> Directions for this task: Please copy out the lines from the one containing "context_average_male" through the one containing "Reading left to", with both of those lines included and nothing else.

> Data for review:
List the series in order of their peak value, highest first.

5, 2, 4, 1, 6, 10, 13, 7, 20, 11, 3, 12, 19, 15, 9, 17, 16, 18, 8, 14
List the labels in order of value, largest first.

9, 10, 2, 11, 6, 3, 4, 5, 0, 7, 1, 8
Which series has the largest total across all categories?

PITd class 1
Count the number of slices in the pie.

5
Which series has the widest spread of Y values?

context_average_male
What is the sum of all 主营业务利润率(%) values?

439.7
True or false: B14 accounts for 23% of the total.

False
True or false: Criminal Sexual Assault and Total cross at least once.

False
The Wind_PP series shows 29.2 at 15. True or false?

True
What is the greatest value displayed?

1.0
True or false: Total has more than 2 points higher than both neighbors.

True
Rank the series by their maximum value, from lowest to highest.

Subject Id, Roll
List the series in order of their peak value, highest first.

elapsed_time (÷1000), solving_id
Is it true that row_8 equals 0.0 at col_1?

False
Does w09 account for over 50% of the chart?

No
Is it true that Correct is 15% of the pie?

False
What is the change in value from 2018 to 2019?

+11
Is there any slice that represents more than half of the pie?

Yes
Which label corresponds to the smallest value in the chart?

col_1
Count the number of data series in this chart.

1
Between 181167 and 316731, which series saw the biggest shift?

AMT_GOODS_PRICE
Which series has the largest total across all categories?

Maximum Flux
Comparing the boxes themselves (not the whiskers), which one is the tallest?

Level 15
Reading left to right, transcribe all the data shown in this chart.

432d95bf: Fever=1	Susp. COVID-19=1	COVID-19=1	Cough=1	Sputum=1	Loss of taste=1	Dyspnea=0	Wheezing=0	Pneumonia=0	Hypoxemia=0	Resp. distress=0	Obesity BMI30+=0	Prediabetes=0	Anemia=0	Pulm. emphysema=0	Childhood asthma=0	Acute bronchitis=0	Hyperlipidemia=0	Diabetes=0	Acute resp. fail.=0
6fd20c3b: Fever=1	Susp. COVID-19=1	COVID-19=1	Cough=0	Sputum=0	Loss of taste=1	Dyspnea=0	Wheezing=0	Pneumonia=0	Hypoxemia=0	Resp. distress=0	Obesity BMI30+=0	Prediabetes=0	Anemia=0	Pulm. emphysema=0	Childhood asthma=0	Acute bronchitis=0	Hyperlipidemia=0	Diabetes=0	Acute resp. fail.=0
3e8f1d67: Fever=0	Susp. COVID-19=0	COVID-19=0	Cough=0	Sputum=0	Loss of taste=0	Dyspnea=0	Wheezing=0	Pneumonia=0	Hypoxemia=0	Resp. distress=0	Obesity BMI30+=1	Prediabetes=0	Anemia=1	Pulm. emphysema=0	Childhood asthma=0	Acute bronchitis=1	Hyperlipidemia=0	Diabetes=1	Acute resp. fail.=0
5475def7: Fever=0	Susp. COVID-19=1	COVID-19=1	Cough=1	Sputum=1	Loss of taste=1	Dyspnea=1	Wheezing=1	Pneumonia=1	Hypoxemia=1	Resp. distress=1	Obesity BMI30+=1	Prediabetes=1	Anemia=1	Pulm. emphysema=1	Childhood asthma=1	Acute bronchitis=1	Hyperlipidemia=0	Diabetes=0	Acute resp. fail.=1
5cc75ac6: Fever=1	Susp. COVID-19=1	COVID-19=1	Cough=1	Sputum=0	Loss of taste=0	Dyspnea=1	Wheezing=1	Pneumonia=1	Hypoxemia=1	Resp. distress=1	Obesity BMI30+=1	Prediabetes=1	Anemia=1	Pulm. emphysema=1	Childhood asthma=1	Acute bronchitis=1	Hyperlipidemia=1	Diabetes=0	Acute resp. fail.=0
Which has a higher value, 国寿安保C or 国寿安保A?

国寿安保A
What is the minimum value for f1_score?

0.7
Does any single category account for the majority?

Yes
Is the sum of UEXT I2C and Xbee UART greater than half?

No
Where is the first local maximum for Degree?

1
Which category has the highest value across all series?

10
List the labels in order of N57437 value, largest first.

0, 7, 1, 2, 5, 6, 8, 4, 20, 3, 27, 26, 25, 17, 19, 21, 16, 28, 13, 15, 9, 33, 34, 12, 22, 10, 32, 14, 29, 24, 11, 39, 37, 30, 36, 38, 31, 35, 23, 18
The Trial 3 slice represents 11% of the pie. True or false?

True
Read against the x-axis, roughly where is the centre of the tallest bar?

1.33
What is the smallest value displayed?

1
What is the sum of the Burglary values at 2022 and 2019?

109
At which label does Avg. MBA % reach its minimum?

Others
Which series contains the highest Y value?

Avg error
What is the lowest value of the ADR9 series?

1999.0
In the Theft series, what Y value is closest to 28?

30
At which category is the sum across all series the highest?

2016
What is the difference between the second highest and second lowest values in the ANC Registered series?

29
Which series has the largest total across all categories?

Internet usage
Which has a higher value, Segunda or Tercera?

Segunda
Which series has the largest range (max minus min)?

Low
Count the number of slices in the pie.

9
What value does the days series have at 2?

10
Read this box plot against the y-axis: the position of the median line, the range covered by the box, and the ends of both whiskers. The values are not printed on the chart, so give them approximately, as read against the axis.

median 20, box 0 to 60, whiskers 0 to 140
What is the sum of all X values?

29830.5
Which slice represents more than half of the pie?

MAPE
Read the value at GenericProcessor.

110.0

> The answer:
context_average_male
What is the sum of all 主营业务利润率(%) values?

439.7
True or false: B14 accounts for 23% of the total.

False
True or false: Criminal Sexual Assault and Total cross at least once.

False
The Wind_PP series shows 29.2 at 15. True or false?

True
What is the greatest value displayed?

1.0
True or false: Total has more than 2 points higher than both neighbors.

True
Rank the series by their maximum value, from lowest to highest.

Subject Id, Roll
List the series in order of their peak value, highest first.

elapsed_time (÷1000), solving_id
Is it true that row_8 equals 0.0 at col_1?

False
Does w09 account for over 50% of the chart?

No
Is it true that Correct is 15% of the pie?

False
What is the change in value from 2018 to 2019?

+11
Is there any slice that represents more than half of the pie?

Yes
Which label corresponds to the smallest value in the chart?

col_1
Count the number of data series in this chart.

1
Between 181167 and 316731, which series saw the biggest shift?

AMT_GOODS_PRICE
Which series has the largest total across all categories?

Maximum Flux
Comparing the boxes themselves (not the whiskers), which one is the tallest?

Level 15
Reading left to right, transcribe all the data shown in this chart.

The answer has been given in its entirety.